At the end of 2006, the then prime minister, Tony Blair, blocked investigations into bribes offered by British Aerospace to Saudi officials, worried that defence industry jobs would be lost.
Since then, Foreign Office officials have complained that Britain's reputation has been damaged.
They can hardly lecture foreigners on the primacy of the rule of law when London itself makes exceptions.
The same is true in the case of Bashir. For rights groups, an immunity deal for the Sudanese leader will hole the ICC below the waterline, by setting the precedent that war crimes indictments can be negotiated away.
At a stroke, London will have undermined the whole mechanism of international justice.

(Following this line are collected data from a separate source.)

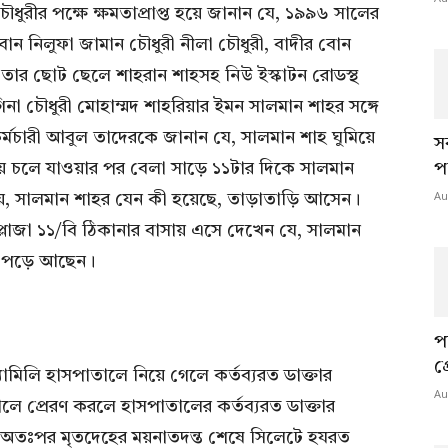
চৌধুরীর পক্ষে ক্ষমতাপ্রাপ্ত হয়ে জানান যে, ১৯৯৬ সালের
বোন নিলুফা জামান চৌধুরী নীলা চৌধুরী, বাদীর বোন
 তার ছোট ছেলে শাহরান শাহসহ নিউ ইস্কাটন রোডস্থ
গিনা চৌধুরী মোহাম্মদ শাহরিয়ার ইমন সালমান শাহর সঙ্গে
কর্মচারী আবুল তাদেরকে জানান যে, সালমান শাহ ঘুমিয়ে
স
য় চলে যাওয়ার পর বেলা সাড়ে ১১টার দিকে সালমান
প
Au
, সালমান শাহর যেন কী হয়েছে, তাড়াতাড়ি আসেন।
 প্লাজা ১১/বি ঠিকানার বাসায় এসে দেখেন যে, সালমান
ো পড়ে আছেন।
প
প
ামিলি হাসপাতালে নিয়ে গেলে কর্তব্যরত ডাক্তার
Au
প্রেরণ করলে হাসপাতালের কর্তব্যরত ডাক্তার
অতঃপর মৃতদেহের ময়নাতদন্ত শেষে সিলেটে হযরত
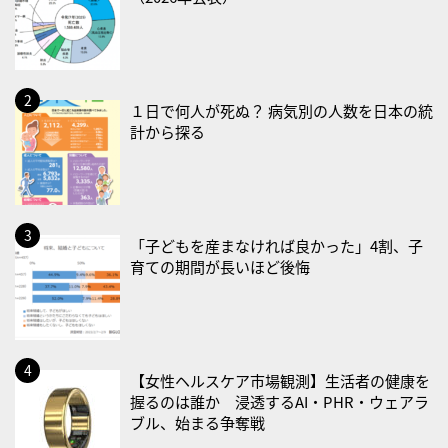
・減塩の日
2026/08/18(火)
・防犯の日
１日で何人が死ぬ？ 病気別の人数を日本の統
2026/08/19(水)
計から探る
・世界人道デー
・食育の日
2026/08/21(金)
・治療アプリの日
「子どもを産まなければ良かった」4割、子
育ての期間が長いほど後悔
・献血の日
2026/08/22(土)
・禁煙の日
2026/08/23(日)
【女性ヘルスケア市場観測】生活者の健康を
握るのは誰か 浸透するAI・PHR・ウェアラ
・不眠の日
ブル、始まる争奪戦
・乳酸菌の日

Amnesty International and Human Rights Watch are now pressing the London government to look beyond the end of its nose.
They argue that if the UN sticks to its guns, it will give real teeth to the ICC, sending a tough message to other warlords about what they can expect if they launch their own ethnic cleansing campaigns.
Secondly, a tough stance weakens Bashir's grip on power, because his political opponents know that sanctions by Europe and the United States can be lifted if he is handed over.

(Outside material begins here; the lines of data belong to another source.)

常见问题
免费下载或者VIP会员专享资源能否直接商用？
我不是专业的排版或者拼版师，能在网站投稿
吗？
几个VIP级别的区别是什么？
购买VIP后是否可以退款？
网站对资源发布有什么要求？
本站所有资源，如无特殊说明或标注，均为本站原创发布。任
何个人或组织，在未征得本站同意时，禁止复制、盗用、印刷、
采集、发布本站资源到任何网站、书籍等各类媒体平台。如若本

It was this logic that saw Serbia this summer hand over former Bosnian Serb president Radovan Karadzic to the Hague Tribunal after he had been on the run for 13 years.
So far, London is unmoved. The government hopes to get outline agreement for the immunity deal at this week's UN General Assembly.
It is likely that a formal offer will then be delivered by Mr Malloch Brown to Khartoum early next month, with the Security Council meeting within weeks to cement the deal.
While Amnesty International and Human Rights Watch have united to try to shame Britain into changing its mind, their best hope lies, ironically, with the US. The Bush administration had previously been a thorn in the side of the war crimes movement, opposed to the creation of the ICC.
But the horrors of Darfur have become a popular cause in the US among the Left and Right, with the result that the US remains the only permanent member of the Security Council yet to support an immunity deal.
Rights groups hope that with an election coming up, neither John McCain nor Barack Obama will want to offer immunity, guaranteeing an American veto that would kill the offer for Bashir before it can be issued.
Chris Stephen is the author of Judgment Day: The Trial of Slobodan Milosevic, published by Atlantic Books
ARMENIAN GENOCIDEThe Turkish massacre of one million Armenians during the First World War was the crime that spurred the Polish jurist Raphael Lemkin to give the world the word "genocide". And it was the British government that pulled the plug on planned prosecutions.
After the First World War a new Turkish regime took Britons hostage and persuaded London to put pressure on the League of Nations to drop war crime trials for their release.
AUGUSTO PINOCHETFormer Chilean dictator Augusto Pinochet was arrested in Britain on a Spanish extradition warrant in 1998 while visiting a doctor in London.
Prosecutors in Spain accused him of murdering Spanish citizens during massacres he carried out after a coup in the 1970s.
Although the British courts found the charge inadmissible, they agreed to a new one, that of a breach of the international Torture Convention, with the law lords ruling that being head of state did not give immunity from war crimes.
But Chile applied pressure on London and former home secretary Jack Straw gave way. He ruled, on the basis of medical evidence that was not made public, that Mr Pinochet was too ill to stand trial. He was allowed to fly home.
RADOVAN KARADZICIn 1995, former Bosnian Serb president Radovan Karadzic slaughtered 7,000 unarmed Muslims at Srebrenica.
Richard Goldstone, chief prosecutor of the Hague Tribunal, feared the war crimes court might be negotiated away as the price for peace, and so rushed through a genocide charge against Karadzic and his army commander, Ratko Mladic. The move worked, the court remained in place and last summer, after 13 years on the run, Karadzic was finally arrested in Belgrade. Mladic remains on the run.